The White House is right: Abandoning President Barack Obama’s proposal to end the tax exemption for some college savings accounts doesn’t much affect the budget. But his reversal in the face of widespread criticism matters a lot from another perspective: It demonstrates the shallowness of the inequality conversation.
The debate over 529 accounts, which allow families to avoid paying income taxes on money they save for higher education, revolved around the degree to which those accounts disproportionately benefit the wealthy. People who supported ending the tax break pointed out that the median income of families who use it is three times that of families that don’t.
Opponents responded that while about half of families with 529 accounts in 2010 made more than $150,000, about one-third of families that used the plans made less than $100,000.
Either way, the program disproportionately benefits the well-off.
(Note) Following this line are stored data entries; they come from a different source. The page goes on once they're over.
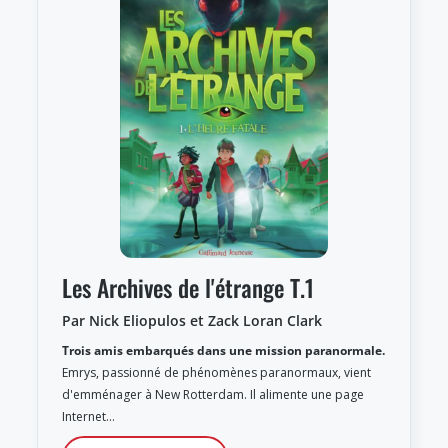
Les Archives de l'étrange T.1
Par Nick Eliopulos et Zack Loran Clark
Trois amis embarqués dans une mission paranormale.
Emrys, passionné de phénomènes paranormaux, vient
d'emménager à New Rotterdam. Il alimente une page
Internet…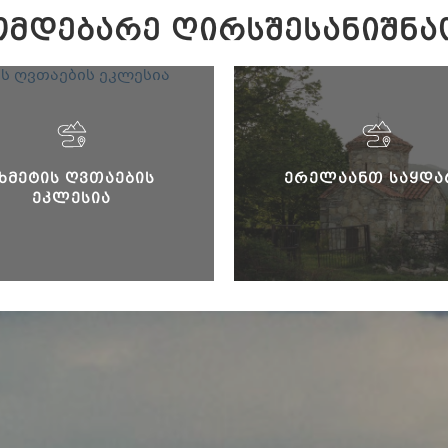
ᲛᲓᲔᲑᲐᲠᲔ ᲦᲘᲠᲡᲨᲔᲡᲐᲜᲘᲨᲜᲐ
ᲮᲛᲔᲢᲘᲡ ᲦᲕᲗᲐᲔᲑᲘᲡ
ᲔᲠᲔᲚᲐᲐᲜᲗ ᲡᲐᲧᲓᲐ
ᲔᲙᲚᲔᲡᲘᲐ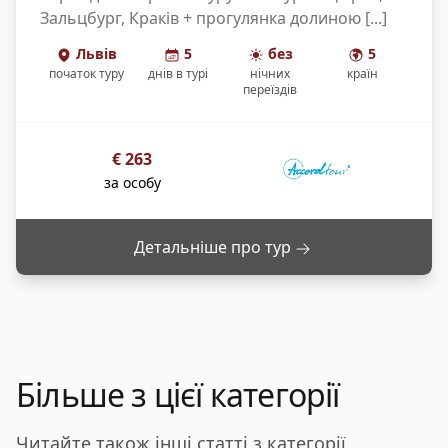
Зальцбург, Краків + прогулянка долиною [...]
Львів
5
без
5
початок туру
днів
в турі
нічних
країн
переїздів
€
263
за особу
Детальніше про тур
Більше з цієї категорії
Читайте також інші статті з категорії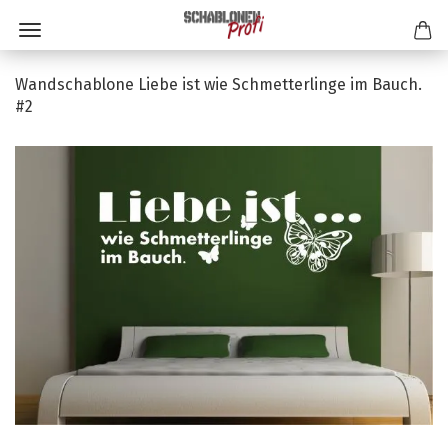
Wandschablone Liebe ist wie Schmetterlinge im Bauch.
#2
The only question is how much. (And that’s leaving aside the wisdom of measuring the tax break’s impact by the distribution of participation rates, rather than of actual tax savings, which skew far more heavily toward the very wealthy.)
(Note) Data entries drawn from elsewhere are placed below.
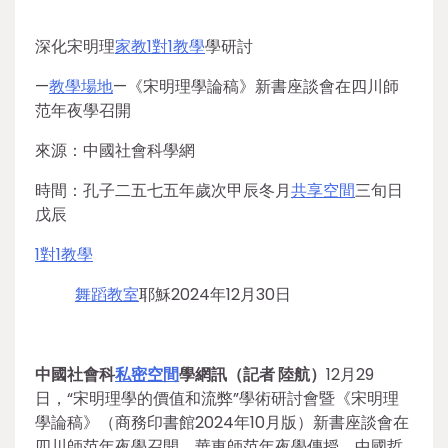
深化宋明理
家教
1對1教學
學研討
—
教學場地
—《宋明理學論稿》新書座談會在四川師
范年夜學召開
來源：中國社會科學網
時間：孔子二五七五年歲次甲辰冬月
共享空間
三旬日
戊辰
1對1教學
舞蹈教室
耶穌2024年12月30日
中國社會科
私密空間
學網訊（記者 陸航）
12月29
日，“宋明理學的價值和流弊”學術研討會暨《宋明理
學論稿》（商務印書館2024年10月版）新書座談會在
四川師范年夜學召開。華東師范年夜學傳授、中國哲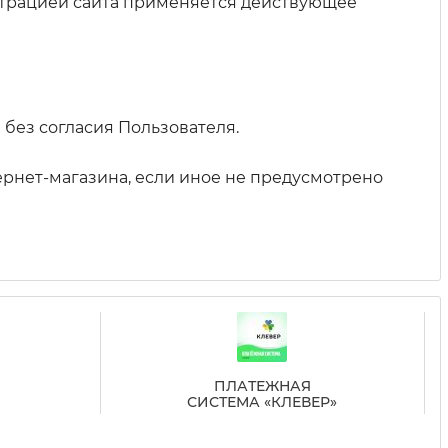
трацией сайта применяется действующее
без согласия Пользователя.
ернет-магазина, если иное не предусмотрено
ПЛАТЕЖНАЯ
СИСТЕМА «КЛЕВЕР»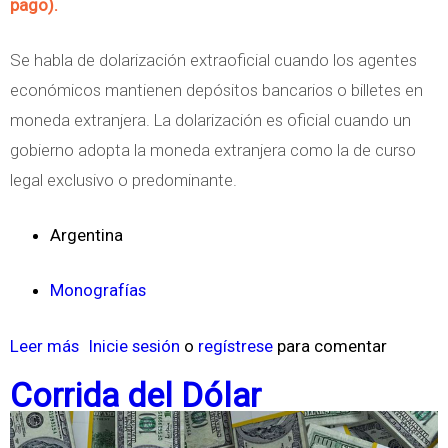
pago).
Se habla de dolarización extraoficial cuando los agentes
económicos mantienen depósitos bancarios o billetes en
moneda extranjera. La dolarización es oficial cuando un
gobierno adopta la moneda extranjera como la de curso
legal exclusivo o predominante.
Argentina
Monografías
Leer más
s
Inicie sesión
o
regístrese
para comentar
o
Corrida del Dólar
b
r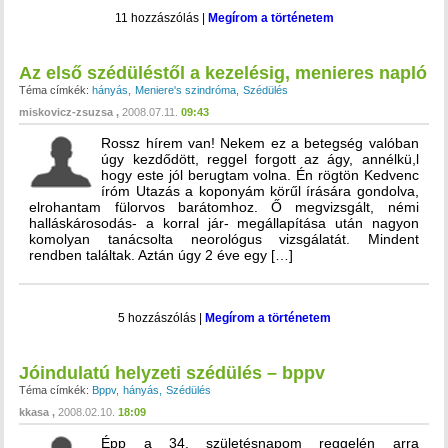
11 hozzászólás
|
Megírom a történetem
Az első szédüléstől a kezelésig, menieres napló
Téma címkék:
hányás
Meniere's szindróma
Szédülés
miskovicz-zsuzsa
2008.07.11.
09:43
Rossz hírem van! Nekem ez a betegség valóban
úgy kezdődött, reggel forgott az ágy, annélkü,l
hogy este jól berugtam volna. Én rögtön Kedvenc
íróm Utazás a koponyám körűl írására gondolva,
elrohantam fülorvos barátomhoz. Ő megvizsgált, némi
halláskárosodás- a korral jár- megállapítása után nagyon
komolyan tanácsolta neorológus vizsgálatát. Mindent
rendben találtak. Aztán úgy 2 éve egy […]
5 hozzászólás
|
Megírom a történetem
Jóindulatú helyzeti szédülés – bppv
Téma címkék:
Bppv
hányás
Szédülés
kkasa
2008.02.10.
18:09
Épp a 34. születésnapom reggelén arra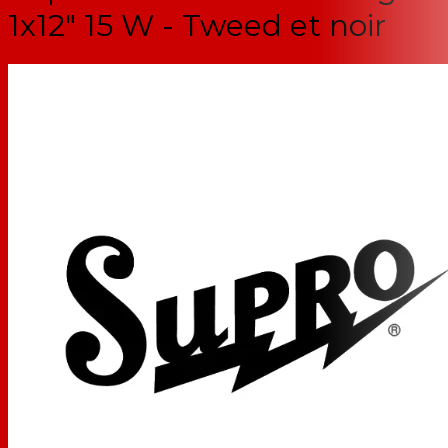
1x12" 15 W - Tweed et noir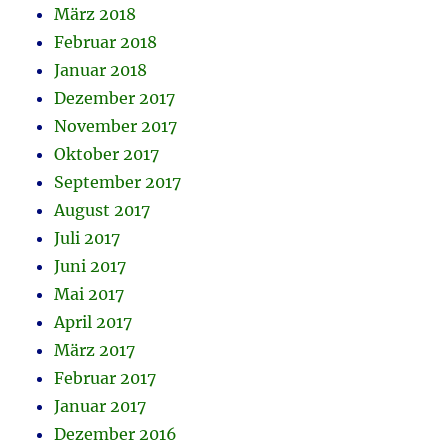
März 2018
Februar 2018
Januar 2018
Dezember 2017
November 2017
Oktober 2017
September 2017
August 2017
Juli 2017
Juni 2017
Mai 2017
April 2017
März 2017
Februar 2017
Januar 2017
Dezember 2016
There’s a deeper argument here: How can we expect to fight inequality if we’re unwilling to close loopholes that tilt toward the wealthy? If this program was too dear to the hearts of the upper middle class to consider cutting, can anyone name one that isn’t? And what good is talking about inequality if we won’t surrender programs that exacerbate it?
A more constructive use of the 529 debate would be to see it as a challenge over how to improve the financial status of the median American. Here’s one number to start with: Median U.S. household income in 2013 was $52,250.
From the perspective of somebody in that household wondering how to put a kid through college, the debate over whether somebody earning $150,000 a year is wealthy or just upper middle class is probably beside the point. And Obama’s proposals for better tax incentives aimed at lower-income households probably look pretty reasonable.
Wealthier Americans might not disagree. In fact, the most charitable interpretation of the 529 debate is that upper- middle-class households didn’t believe that Obama would pair closing those loopholes with other tax incentives that would spread those benefits more evenly. In this regard, it may be fair to fault Obama for not making that more explicit. But it’s not clear just how much that would have mattered.